**Your task**. Reproduce the full listing below unchanged, apart from the pictures.

**Given data**.
- - - -

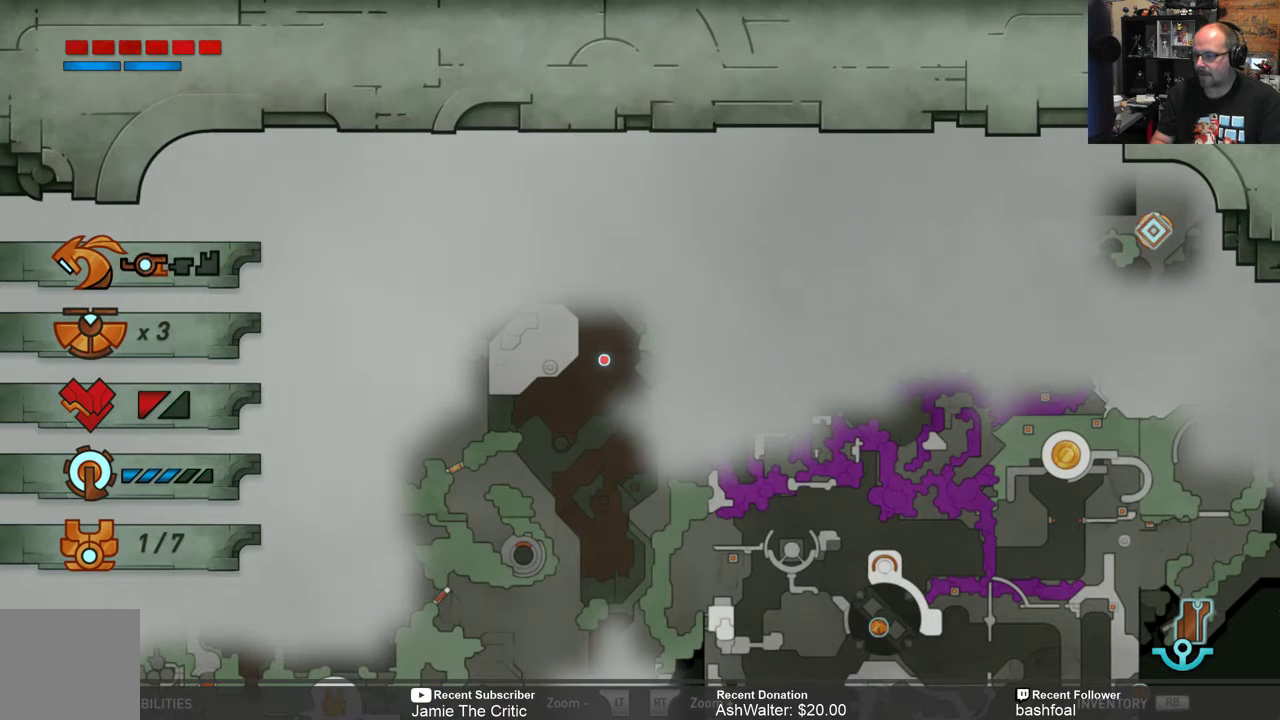
{"buttons": [], "left_stick": "center", "right_stick": "center", "events": []}
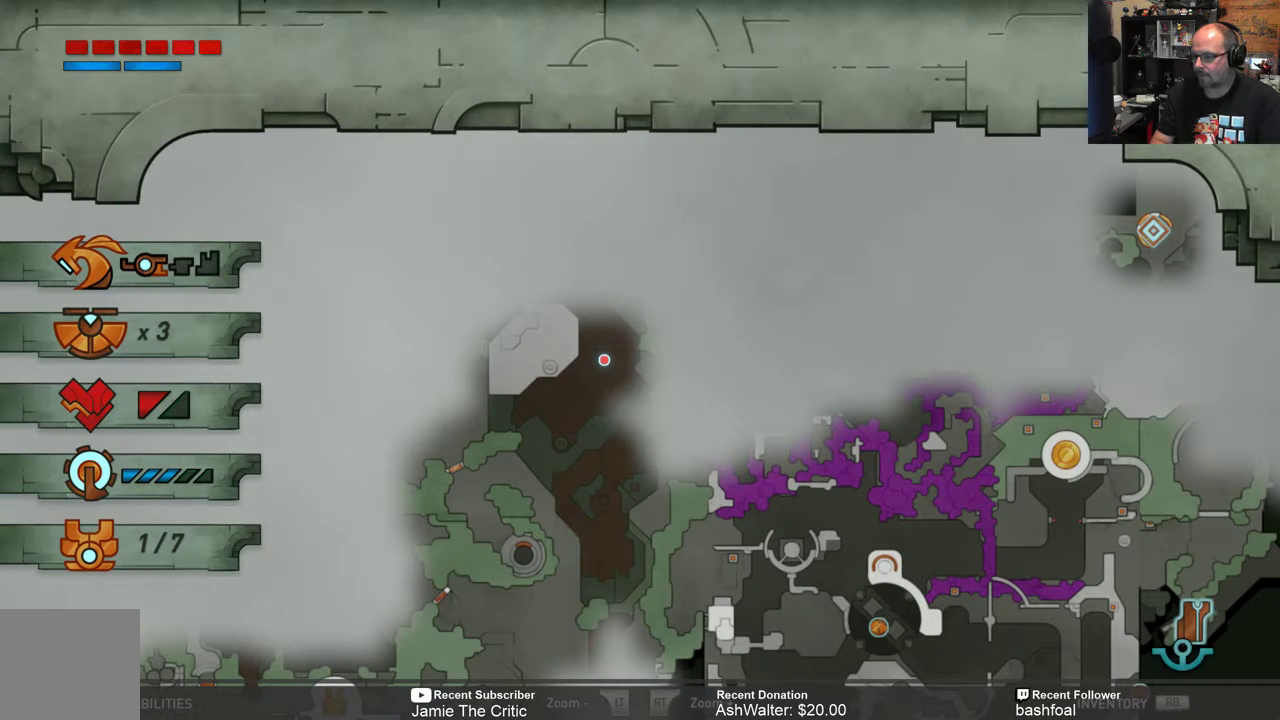
{"buttons": [], "left_stick": "center", "right_stick": "center", "events": []}
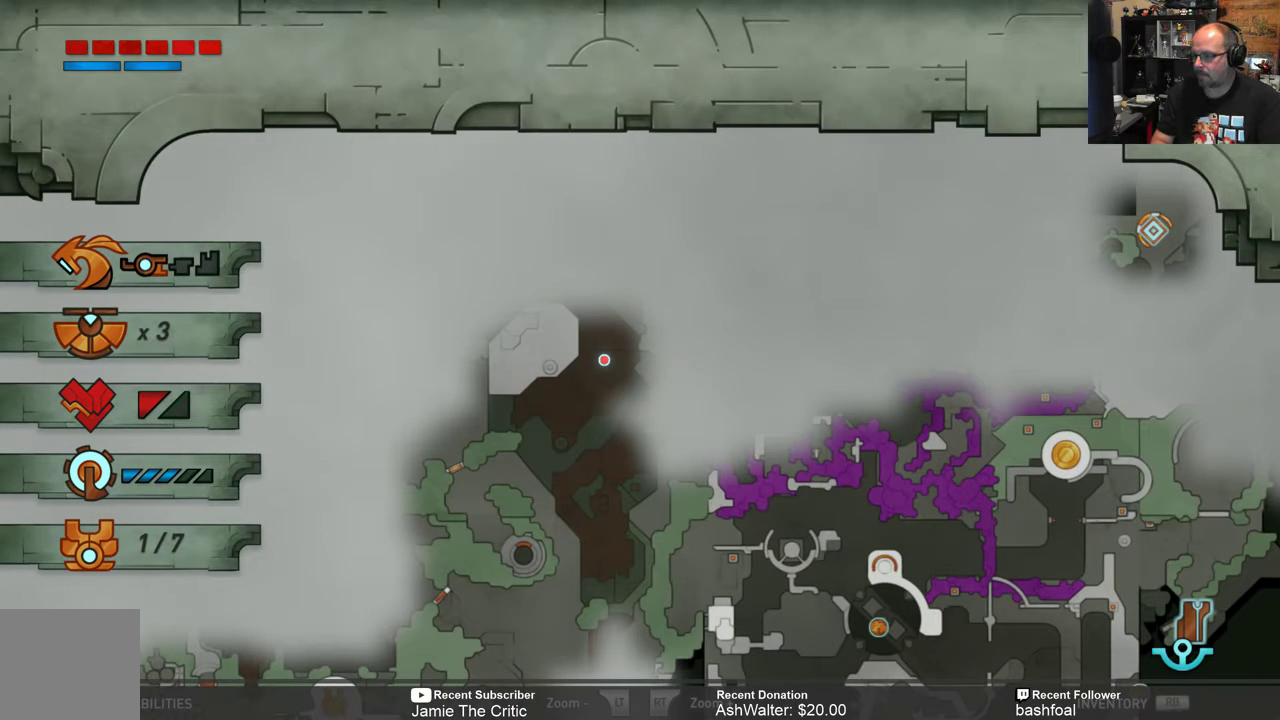
{"buttons": [], "left_stick": "center", "right_stick": "center", "events": []}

- - - -

**Answer to the exercise**.
{"buttons": [], "left_stick": "center", "right_stick": "center", "events": []}
{"buttons": [], "left_stick": "center", "right_stick": "center", "events": []}
{"buttons": [], "left_stick": "center", "right_stick": "center", "events": []}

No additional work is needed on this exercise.